Ce qui me rend singulier, c'est ce qui sort d'une musicalité sociale ambiante. Ce qui m'est singulier est toujours ce qui m'a été apporté par mon expérience absurde d'être vivant. Ces singularités trouvées sont de nature mouvante. Comme elles sont mouvantes elles ne sont pas définies. Comme elles ne sont pas définies elles n'ont pas de forme intelligible. Une identité réelle est une utopie, quelque chose qui tend à être sans jamais n'être vraiment...
Comme l'ensemble de ma société, je ne sais pas penser le mouvant. Être une entité mouvante n'est pas pratique pour l'organisation mécanique de ma société, ce n'est pas immédiatement utile comme peut l'être une aiguille ou un marteau. Pour être pensé, je dois être intelligible, je dois être une idée, une image immobile, un rôle. Alors je change mes invisibles mouvants en image-objet, je m'aide d'une psychologie pour nommer ce que je suis. Ceci me fige utilement. J'étais un mouvement et je suis maintenant un objet disponible à la machine sociale. Je suis l'idée qui est faite de moi. C'est cette image qui me sert à me situer dans la société.
Je ne suis plus acteur, je suis un rouage.
Je sers
Un scénario.
Notion de norme
Notre société s'organise. À cette fin elle crée des références qui deviennent des repères pour articuler les personnes. Ces repères sont rarement des mouvements, mais des normes. La société se sert de normes comme références communes pour entretenir une stabilité. Cette stabilité est une stagnation qui tend le mouvement vers l'objet, et donc vers l'idée. Une fois la société mise à proximité de la dimension de l'idée, elle peut être pensée. Elle s'est rendue intelligible à elle-même.
Dans une société où la pensée prime sur le corps, cette stabilité se manifeste par une obsession de l'objectisation même qui l'a rendue intelligible. Ainsi les individus s'identifient à des images, des statuts, la nature est anthropomorphisée.
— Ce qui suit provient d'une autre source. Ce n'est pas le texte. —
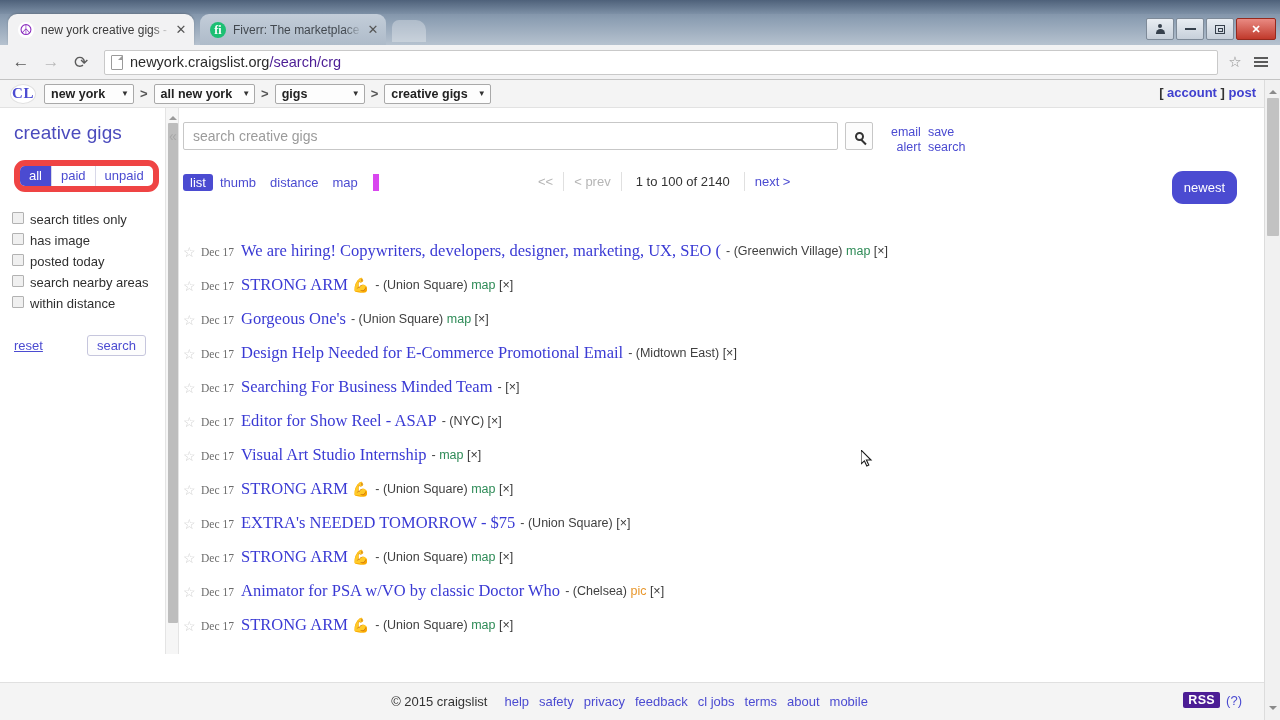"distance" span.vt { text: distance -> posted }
Au théâtre, l'acteur n'est plus un mouvement mais une vedette aux pouvoirs fongibles. L'acteur est cette image utile qui représente plus une marque de sensibilité que la sensibilité même. L'acteur est le comédien du vivant que la société aura promu au statut de commerciale, il sera le promoteur d'une classe et il en définira les normes. C'est le théâtre de boulevard.
Dans un tel contexte, le vivant n'est utile en rien, sinon au vivant, il est donc accessoire de le penser dans un monde anthropocentré. C'est dans cette logique qu'un être habité par le vivant et ses caractéristiques absurdes est apprécié comme une perturbation inintelligible. Parce qu'il sera inintelligible il sera incompris et parce qu'il sera incompris il ne sera pas utile et parce qu'il n'est pas utile il est parasite et comme il est parasite il est dangereux. S'il touche une vérité au delà de la norme, et qu'il la transforme en beauté ou en joie, il met en péril une machine entière.
Pour approcher le personnage
La norme, parce qu'elle définit les regards qui se posent sur le masque,
Est le point de départ de l'acteur, de l'artiste et du poète qui trouveront les subversions les plus percutantes.
Parce qu'ils auront créé le mouvement
Qui appartient à la réalité, pour le transformer en réel.